Disney, the entertainment behemoth, has initiated its crackdown on password sharing for its streaming service, Disney Plus. This move comes shortly after Netflix, another streaming giant, began enforcing similar rules. The decision, announced during Disney’s Q3 2023 earnings call, is seen as a strategy to bolster revenue amidst dwindling subscriptions.
- Disney Plus is set to enforce new rules against password sharing.
- The decision was announced during Disney’s Q3 2023 earnings call.
- Disney CEO Bob Iger acknowledges significant password sharing among Disney Plus users.
- The company has the technical capability to monitor and curb this practice.
- New password-sharing terms will be announced by the end of this year, with enforcement starting in 2024.
Disney’s move mirrors that of Netflix, which began its password-sharing crackdown last year and started its enforcement in May.
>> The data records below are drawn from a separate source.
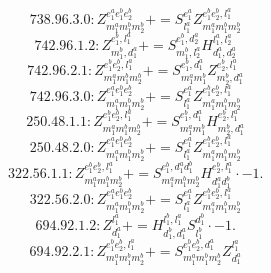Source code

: \documentclass[letterpaper,10pt,fleqn,leqno,onecolumn]{article}
\begin{document}
\begin{equation} \;\;\;\;\;\;  738.96.3.0: Z^{e_{1}^{a}e_{1}^{b}e_{2}^{b}}_{m_{1}^{a}m_{1}^{b}m_{2}^{b}}+=S^{e_{1}^{a}}_{l_{1}^{a}}Z^{e_{1}^{b}e_{2}^{b},l_{1}^{a}}_{m_{1}^{a}m_{1}^{b}m_{2}^{b}} \end{equation}
\begin{equation} \;\;\;\;\;\;  742.96.1.2: Z^{e_{1}^{b},l_{1}^{a}}_{m_{1}^{b},d_{1}^{a}}+=S^{e_{1}^{b},d_{2}^{a}}_{m_{1}^{b},l_{2}^{a}}H^{l_{1}^{a},l_{2}^{a}}_{d_{1}^{a},d_{2}^{a}} \end{equation}
\begin{equation} \;\;\;\;\;\;  742.96.2.1: Z^{e_{1}^{b}e_{2}^{b},l_{1}^{a}}_{m_{1}^{a}m_{1}^{b}m_{2}^{b}}+=S^{e_{1}^{b},d_{1}^{a}}_{m_{1}^{a}m_{1}^{b}}Z^{e_{2}^{b},l_{1}^{a}}_{m_{2}^{b},d_{1}^{a}} \end{equation}
\begin{equation} \;\;\;\;\;\;  742.96.3.0: Z^{e_{1}^{a}e_{1}^{b}e_{2}^{b}}_{m_{1}^{a}m_{1}^{b}m_{2}^{b}}+=S^{e_{1}^{a}}_{l_{1}^{a}}Z^{e_{1}^{b}e_{2}^{b},l_{1}^{a}}_{m_{1}^{a}m_{1}^{b}m_{2}^{b}} \end{equation}
\begin{equation} \;\;\;\;\;\;  250.48.1.1: Z^{e_{1}^{b}e_{2}^{b},l_{1}^{a}}_{m_{1}^{a}m_{1}^{b}m_{2}^{b}}+=S^{e_{1}^{b},d_{1}^{a}}_{m_{1}^{a}m_{1}^{b}}H^{e_{2}^{b},l_{1}^{a}}_{m_{2}^{b},d_{1}^{a}} \end{equation}
\begin{equation} \;\;\;\;\;\;  250.48.2.0: Z^{e_{1}^{a}e_{1}^{b}e_{2}^{b}}_{m_{1}^{a}m_{1}^{b}m_{2}^{b}}+=S^{e_{1}^{a}}_{l_{1}^{a}}Z^{e_{1}^{b}e_{2}^{b},l_{1}^{a}}_{m_{1}^{a}m_{1}^{b}m_{2}^{b}} \end{equation}
\begin{equation} \;\;\;\;\;\;  322.56.1.1: Z^{e_{1}^{b}e_{2}^{b},l_{1}^{a}}_{m_{1}^{a}m_{1}^{b}m_{2}^{b}}+=S^{e_{1}^{b},d_{1}^{a}d_{1}^{b}}_{m_{1}^{a}m_{1}^{b}m_{2}^{b}}H^{e_{2}^{b},l_{1}^{a}}_{d_{1}^{a}d_{1}^{b}}\cdot -1. \end{equation}
\begin{equation} \;\;\;\;\;\;  322.56.2.0: Z^{e_{1}^{a}e_{1}^{b}e_{2}^{b}}_{m_{1}^{a}m_{1}^{b}m_{2}^{b}}+=S^{e_{1}^{a}}_{l_{1}^{a}}Z^{e_{1}^{b}e_{2}^{b},l_{1}^{a}}_{m_{1}^{a}m_{1}^{b}m_{2}^{b}} \end{equation}
\begin{equation} \;\;\;\;\;\;  694.92.1.2: Z^{l_{1}^{a}}_{d_{1}^{a}}+=H^{l_{1}^{b},l_{1}^{a}}_{d_{1}^{b},d_{1}^{a}}S^{d_{1}^{b}}_{l_{1}^{b}}\cdot -1. \end{equation}
\begin{equation} \;\;\;\;\;\;  694.92.2.1: Z^{e_{1}^{b}e_{2}^{b},l_{1}^{a}}_{m_{1}^{a}m_{1}^{b}m_{2}^{b}}+=S^{e_{1}^{b}e_{2}^{b},d_{1}^{a}}_{m_{1}^{a}m_{1}^{b}m_{2}^{b}}Z^{l_{1}^{a}}_{d_{1}^{a}} \end{equation}
\end{document}
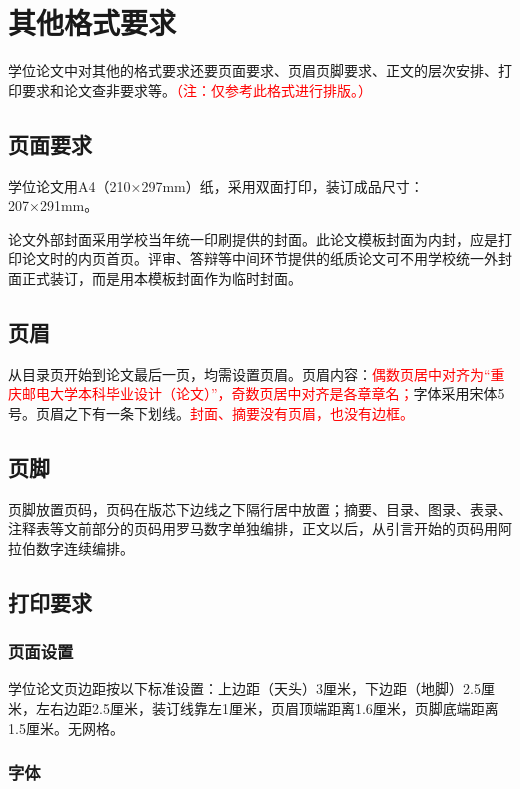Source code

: \chapter{其他格式要求}

学位论文中对其他的格式要求还要页面要求、页眉页脚要求、正文的层次安排、打印要求和论文查非要求等。\textcolor{red}{（注：仅参考此格式进行排版。）}

\section{页面要求}

学位论文用A4（210×297mm）纸，采用双面打印，装订成品尺寸：207×291mm。

论文外部封面采用学校当年统一印刷提供的封面。此论文模板封面为内封，应是打印论文时的内页首页。评审、答辩等中间环节提供的纸质论文可不用学校统一外封面正式装订，而是用本模板封面作为临时封面。

\section{页眉}

从目录页开始到论文最后一页，均需设置页眉。页眉内容：\textcolor{red}{偶数页居中对齐为“重庆邮电大学本科毕业设计（论文）”，奇数页居中对齐是各章章名；}字体采用宋体5号。页眉之下有一条下划线。\textcolor{red}{封面、摘要没有页眉，也没有边框。}

\section{页脚}

页脚放置页码，页码在版芯下边线之下隔行居中放置；摘要、目录、图录、表录、注释表等文前部分的页码用罗马数字单独编排，正文以后，从引言开始的页码用阿拉伯数字连续编排。

\section{打印要求}
\subsection{页面设置}

学位论文页边距按以下标准设置：上边距（天头）3厘米，下边距（地脚）2.5厘米，左右边距2.5厘米，装订线靠左1厘米，页眉顶端距离1.6厘米，页脚底端距离1.5厘米。无网格。

\subsection{字体}

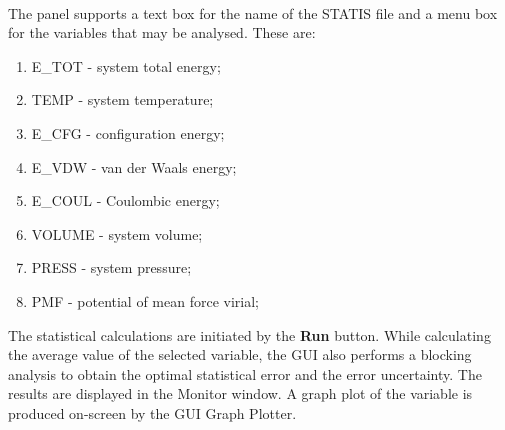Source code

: ~

The panel supports a text box for the name of the STATIS file and a
menu box for the variables that may be analysed. These are:
\begin{enumerate}
\item E\_TOT - system total energy;
\item TEMP - system temperature;
\item E\_CFG - configuration energy;
\item E\_VDW - van der Waals energy;
\item E\_COUL - Coulombic energy;
\item VOLUME - system volume;
\item PRESS - system pressure;
\item PMF - potential of mean force virial;
\end{enumerate}
The statistical calculations are initiated by the {\bf Run} button.
While calculating the average value of the selected variable, the GUI
also performs a blocking analysis to obtain the optimal statistical
error and the error uncertainty. The results are displayed in the
Monitor window. A graph plot of the variable is produced on-screen
by the GUI Graph Plotter.

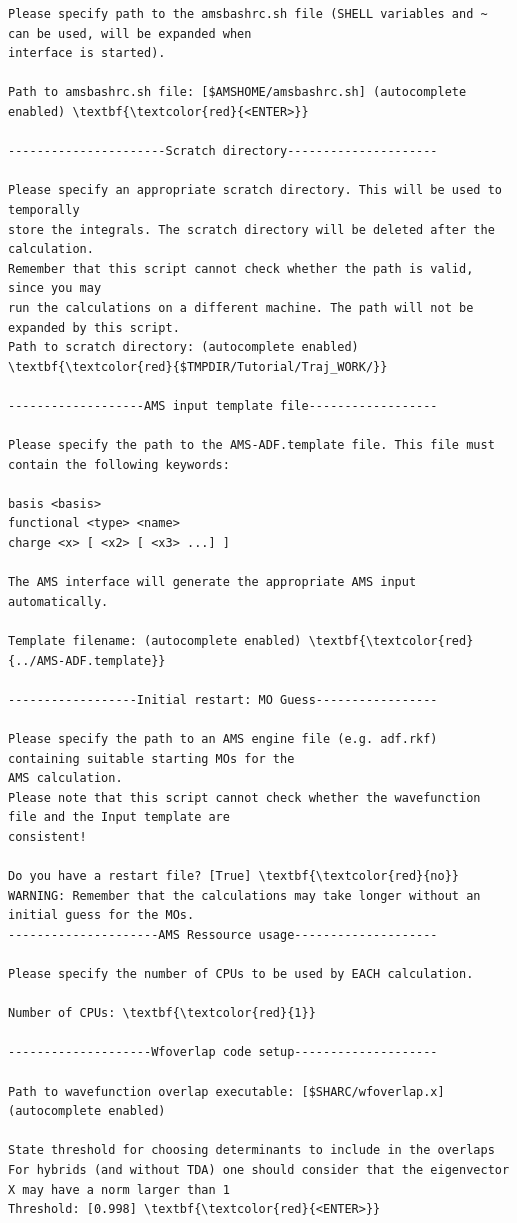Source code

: \documentclass[a4paper,11pt,DIV=15,openany]{scrbook}
\begin{document}
\begin{oframed}
\begin{Verbatim}[commandchars=\\\{\}]
Please specify path to the amsbashrc.sh file (SHELL variables and ~ can be used, will be expanded when 
interface is started).

Path to amsbashrc.sh file: [$AMSHOME/amsbashrc.sh] (autocomplete enabled) \textbf{\textcolor{red}{<ENTER>}}

----------------------Scratch directory---------------------

Please specify an appropriate scratch directory. This will be used to temporally 
store the integrals. The scratch directory will be deleted after the calculation. 
Remember that this script cannot check whether the path is valid, since you may 
run the calculations on a different machine. The path will not be expanded by this script.
Path to scratch directory: (autocomplete enabled) \textbf{\textcolor{red}{$TMPDIR/Tutorial/Traj_WORK/}}

-------------------AMS input template file------------------

Please specify the path to the AMS-ADF.template file. This file must contain the following keywords:

basis <basis>
functional <type> <name>
charge <x> [ <x2> [ <x3> ...] ]

The AMS interface will generate the appropriate AMS input automatically.

Template filename: (autocomplete enabled) \textbf{\textcolor{red}{../AMS-ADF.template}}

------------------Initial restart: MO Guess-----------------

Please specify the path to an AMS engine file (e.g. adf.rkf) containing suitable starting MOs for the 
AMS calculation. 
Please note that this script cannot check whether the wavefunction file and the Input template are 
consistent!

Do you have a restart file? [True] \textbf{\textcolor{red}{no}}
WARNING: Remember that the calculations may take longer without an initial guess for the MOs.
---------------------AMS Ressource usage--------------------

Please specify the number of CPUs to be used by EACH calculation.

Number of CPUs: \textbf{\textcolor{red}{1}} 

--------------------Wfoverlap code setup--------------------

Path to wavefunction overlap executable: [$SHARC/wfoverlap.x] (autocomplete enabled) 

State threshold for choosing determinants to include in the overlaps
For hybrids (and without TDA) one should consider that the eigenvector X may have a norm larger than 1
Threshold: [0.998] \textbf{\textcolor{red}{<ENTER>}}


\end{Verbatim}
\end{oframed}
\end{document}
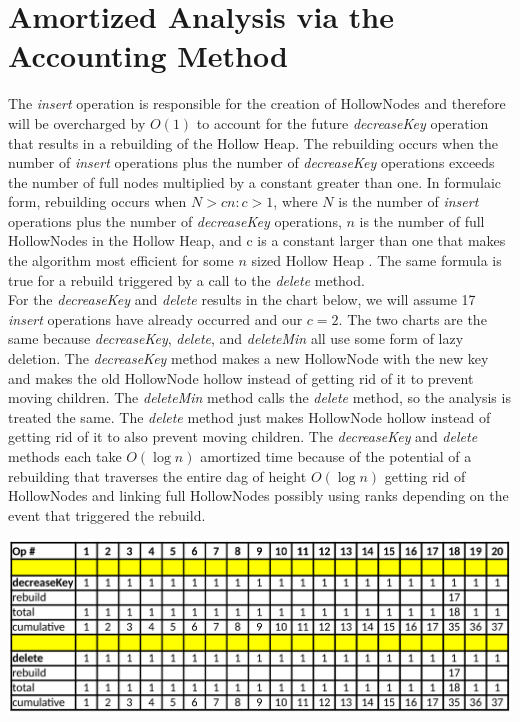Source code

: \documentclass[letter,10pt]{article}
\begin{document}
\section{Amortized Analysis via the Accounting Method}
The \textit{insert} operation is responsible for the creation of HollowNodes and therefore will be overcharged by $O(1)$ to account for the future \textit{decreaseKey} operation that results in a rebuilding of the Hollow Heap. The rebuilding occurs when the number of \textit{insert} operations plus the number of \textit{decreaseKey} operations exceeds the number of full nodes multiplied by a constant greater than one. In formulaic form, rebuilding occurs when $N > cn: c > 1$, where $N$ is the number of \textit{insert} operations plus the number of \textit{decreaseKey} operations, $n$ is the number of full HollowNodes in the Hollow Heap, and c is a constant larger than one that makes the algorithm most efficient for some $n$ sized Hollow Heap \cite{hollow}. The same formula is true for a rebuild triggered by a call to the \textit{delete} method.\\

For the \textit{decreaseKey} and \textit{delete} results in the chart below, we will assume 17 \textit{insert} operations have already occurred and our $c = 2$. The two charts are the same because \textit{decreaseKey}, \textit{delete}, and \textit{deleteMin} all use some form of lazy deletion. The \textit{decreaseKey} method makes a new HollowNode with the new key and makes the old HollowNode hollow instead of getting rid of it to prevent moving children. The \textit{deleteMin} method calls the \textit{delete} method, so the analysis is treated the same. The \textit{delete} method just makes HollowNode hollow instead of getting rid of it to also prevent moving children. The \textit{decreaseKey} and \textit{delete} methods each take $O(\log n)$ amortized time because of the potential of a rebuilding that traverses the entire dag of height $O(\log n)$ getting rid of HollowNodes and linking full HollowNodes possibly using ranks depending on the event that triggered the rebuild.\\
\begin{center}
	\includegraphics[width=\textwidth]{accounting.png}
\end{center}
\end{document}
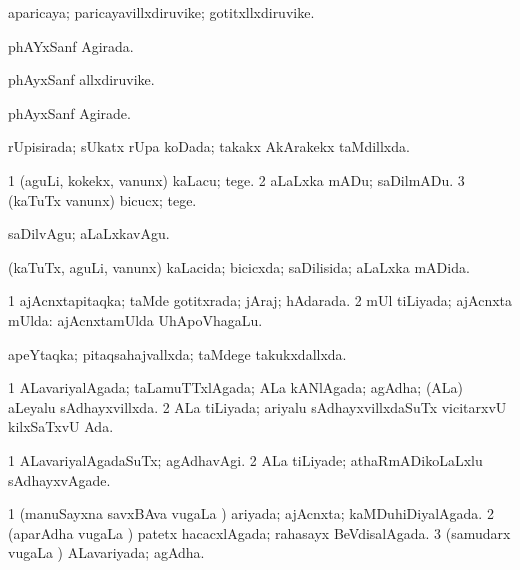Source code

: {\bentry
{} 
\gl{\nA}
\expl{}
\bmng
 aparicaya; paricayavillxdiruvike; gotitxllxdiruvike. 
\emng
\eentry

\bentry
{} 
\gl{\gu}
\expl{}
\bmng
phAYxSanf Agirada. 
\emng
\eentry

\bentry
{} 
\gl{\nA}
\expl{}
\bmng
phAyxSanf allxdiruvike. 
\emng
\eentry

\bentry
{} 
\gl{\kirxvi}
\expl{}
\bmng
phAyxSanf Agirade. 
\emng
\eentry

\bentry
{} 
\gl{\gu}
\expl{}
\bmng
 rUpisirada; sUkatx rUpa koDada; takakx AkArakekx taMdillxda. 
\emng
\eentry

\bentry
{} 
\gl{\sakirx}
\expl{}
\bmng
\bnum
\num{1} (aguLi, kokekx, \mo vanunx) kaLacu; tege. 
\num{2} aLaLxka mADu; saDilmADu. 
\num{3} (kaTuTx \mo vanunx) bicucx; tege. 
\enum
\emng

\noindent
\gl{\akirx}
\expl{}
\bmng
saDilvAgu; aLaLxkavAgu. 
\emng
\eentry

\bentry
{} 
\gl{\gu}
\expl{}
\bmng
 (kaTuTx, aguLi, \mo vanunx) kaLacida; bicicxda; saDilisida; aLaLxka mADida. 
\emng
\eentry

\bentry
{} 
\gl{\gu}
\expl{}
\bmng
\bnum
\num{1} ajAcnxtapitaqka; taMde gotitxrada; jAraj; hAdarada. 
\num{2} mUl tiLiyada; ajAcnxta mUlda:  ajAcnxtamUlda UhApoVhagaLu. 
\enum
\emng
\eentry

\bentry
{} 
\gl{\gu}
\expl{}
\bmng
 apeYtaqka; pitaqsahajvallxda; taMdege takukxdallxda. 
\emng
\eentry

\bentry
{} 
\gl{\gu}
\expl{}
\bmng
\bnum
\num{1} ALavariyalAgada; taLamuTTxlAgada; ALa kANlAgada; agAdha; (ALa) aLeyalu sAdhayxvillxda. 
\num{2} ALa tiLiyada; ariyalu sAdhayxvillxdaSuTx vicitarxvU kilxSaTxvU Ada. 
\enum
\emng
\eentry

\bentry
{} 
\gl{\kirxvi}
\expl{}
\bmng
\bnum
\num{1} ALavariyalAgadaSuTx; agAdhavAgi. 
\num{2} ALa tiLiyade; athaRmADikoLaLxlu sAdhayxvAgade. 
\enum
\emng
\eentry

\bentry
{} 
\gl{\gu}
\expl{}
\bmng
\bnum
\num{1} (manuSayxna savxBAva \mo vugaLa \vi) ariyada; ajAcnxta; kaMDuhiDiyalAgada. 
\num{2} (aparAdha \mo vugaLa \vi) patetx hacacxlAgada; rahasayx BeVdisalAgada. 
\num{3} (samudarx \mo vugaLa \vi) ALavariyada; agAdha. 
\enum
\emng
\eentry

}
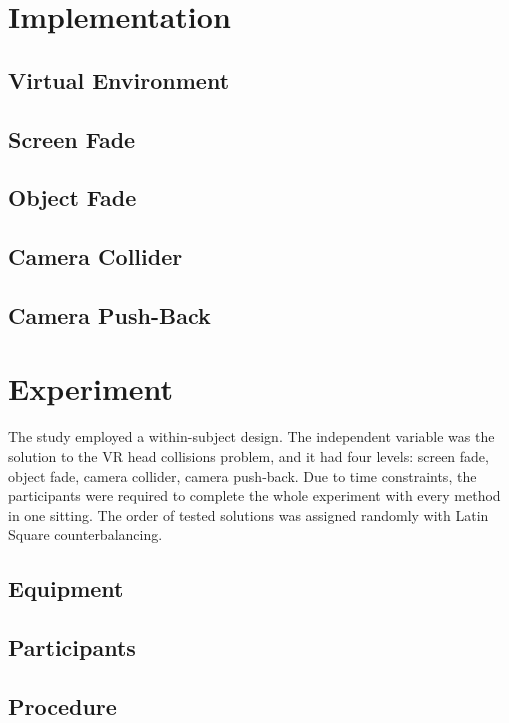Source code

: \section{Implementation}

\subsection{Virtual Environment}

\subsection{Screen Fade}

\subsection{Object Fade}

\subsection{Camera Collider}

\subsection{Camera Push-Back}

\section{Experiment}

The study employed a within-subject design. The independent variable was the solution to the VR head collisions problem, and it had four levels: screen fade, object fade, camera collider, camera push-back. Due to time constraints, the participants were required to complete the whole experiment with every method in one sitting. The order of tested solutions was assigned randomly with Latin Square counterbalancing. 

\subsection{Equipment}

\subsection{Participants}

\subsection{Procedure}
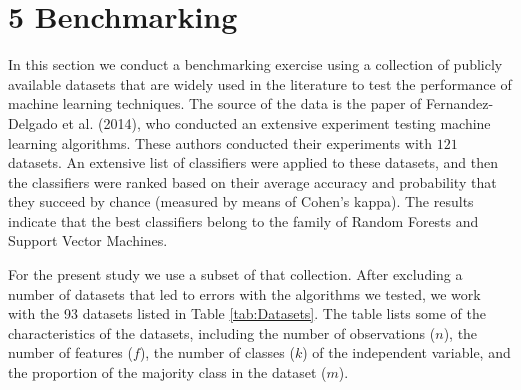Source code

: \documentclass[]{elsarticle} %
\begin{document}
\section{5 Benchmarking}\label{benchmarking}

In this section we conduct a benchmarking exercise using a collection of
publicly available datasets that are widely used in the literature to
test the performance of machine learning techniques. The source of the
data is the paper of Fernandez-Delgado et al. (2014), who conducted an
extensive experiment testing machine learning algorithms. These authors
conducted their experiments with \(121\) datasets. An extensive list of
classifiers were applied to these datasets, and then the classifiers
were ranked based on their average accuracy and probability that they
succeed by chance (measured by means of Cohen's kappa). The results
indicate that the best classifiers belong to the family of Random
Forests and Support Vector Machines.

For the present study we use a subset of that collection. After
excluding a number of datasets that led to errors with the algorithms we
tested, we work with the 93 datasets listed in Table \ref{tab:Datasets}.
The table lists some of the characteristics of the datasets, including
the number of observations (\(n\)), the number of features (\(f\)), the
number of classes (\(k\)) of the independent variable, and the
proportion of the majority class in the dataset (\(m\)).
\end{document}
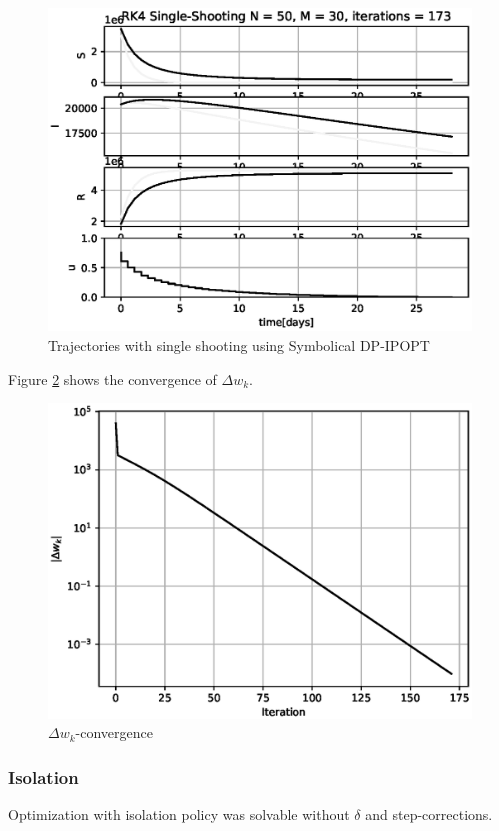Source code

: \begin{figure}[H]
    \centering
    \includegraphics[width=.8\textwidth]{pythonProject/Figures/Symbolic_IPOPT_Traj.eps}
    \caption{Trajectories with single shooting using Symbolical DP-IPOPT}
    \label{fig:Symbolical_DPIPOPT_traj_Vaccine}
\end{figure}
Figure \ref{fig:Delta_wk_convergence_Vaccine} shows the convergence of $\Delta w_k$.

\begin{figure}[H]
    \centering
    \includegraphics[width=.8\textwidth]{pythonProject/Figures/Symbolic_IPOPT_error.eps}
    \caption{$\Delta w_k$-convergence}
    \label{fig:Delta_wk_convergence_Vaccine}
\end{figure}

\subsubsection{Isolation}

Optimization with isolation policy was solvable without $\delta$ and step-corrections.

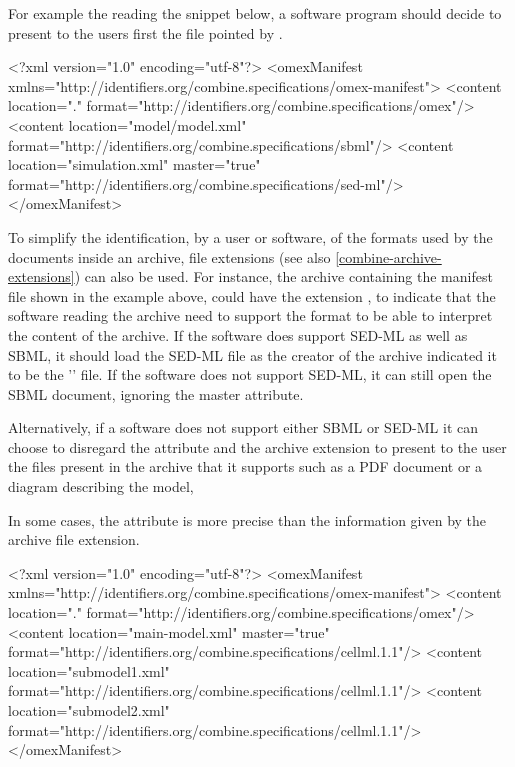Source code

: For example the reading the snippet below, a software program should decide to present to the users first the file pointed by  .

\begin{example}
<?xml version="1.0" encoding="utf-8"?>
<omexManifest xmlns="http://identifiers.org/combine.specifications/omex-manifest">
    <content location="." format="http://identifiers.org/combine.specifications/omex"/>
    <content location="model/model.xml" 
        format="http://identifiers.org/combine.specifications/sbml"/>
    <content location="simulation.xml" master="true"
        format="http://identifiers.org/combine.specifications/sed-ml"/>
</omexManifest>
\end{example}

To simplify the identification, by a user or software, of the formats used by the documents inside an archive, file extensions 
(see also \ref{combine-archive-extensions}) can also be used. For instance, the archive containing the manifest file shown in the example above, could have the extension , to indicate that the software reading the archive need
to support the  format to be able to interpret the content of the archive. If the software
does support SED-ML as well as SBML, it should load the SED-ML file as the creator of the archive indicated
it to be the '' file. If the software does not support SED-ML, it can still open the SBML document, ignoring
the master attribute.

Alternatively, if a software does not support either SBML or SED-ML it can choose to disregard the  attribute and the archive extension to present to the user the files present in the archive that it supports such as a PDF document or a diagram describing the model, 

In some cases, the  attribute is more precise than the information given by the archive file
extension.


\begin{example}
<?xml version="1.0" encoding="utf-8"?>
<omexManifest xmlns="http://identifiers.org/combine.specifications/omex-manifest">
    <content location="." 
        format="http://identifiers.org/combine.specifications/omex"/>
    <content location="main-model.xml" master="true"
        format="http://identifiers.org/combine.specifications/cellml.1.1"/>
    <content location="submodel1.xml" 
        format="http://identifiers.org/combine.specifications/cellml.1.1"/>
    <content location="submodel2.xml" 
        format="http://identifiers.org/combine.specifications/cellml.1.1"/>
</omexManifest>
\end{example}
Disney is expected to tread a similar path, with CEO Bob Iger indicating that the company would unveil its new password-sharing terms by the end of the year and commence its crackdown in 2024.
How Will Disney Implement This Crackdown?
While the exact details remain under wraps, it’s speculated that Disney will gradually introduce these new rules, initially in specific markets, before expanding to larger ones, including the UK and the US. Observers believe that Disney might adopt a strategy similar to Netflix, which allows account sharing but at an additional cost or by setting up separate full-priced accounts.
The Implications for Users:
Recent data from password manager service Bitwarden highlights that a significant number of users in the UK and the US continue to share passwords for TV streaming services, despite measures to curb this practice. With streaming platforms collecting vast amounts of user data, including location and device usage, enforcing these new rules might not be as challenging as it seems.
Furthermore, Disney’s decision to clamp down on password sharing coincides with its announcement to hike the prices of its ad-free tiers. Starting from October, Disney Plus will cost $13.99 a month, up from $10.99, and Hulu will be priced at $17.99 a month, a rise from $14.99.
The crackdown on password sharing by giants like Netflix and now Disney signals a shift in the streaming industry. As these platforms grapple with the challenge of monetizing their services, such rules might become commonplace. While this might not sit well with many users, especially those facing financial constraints, it’s a stark reminder of the evolving dynamics of the digital entertainment world.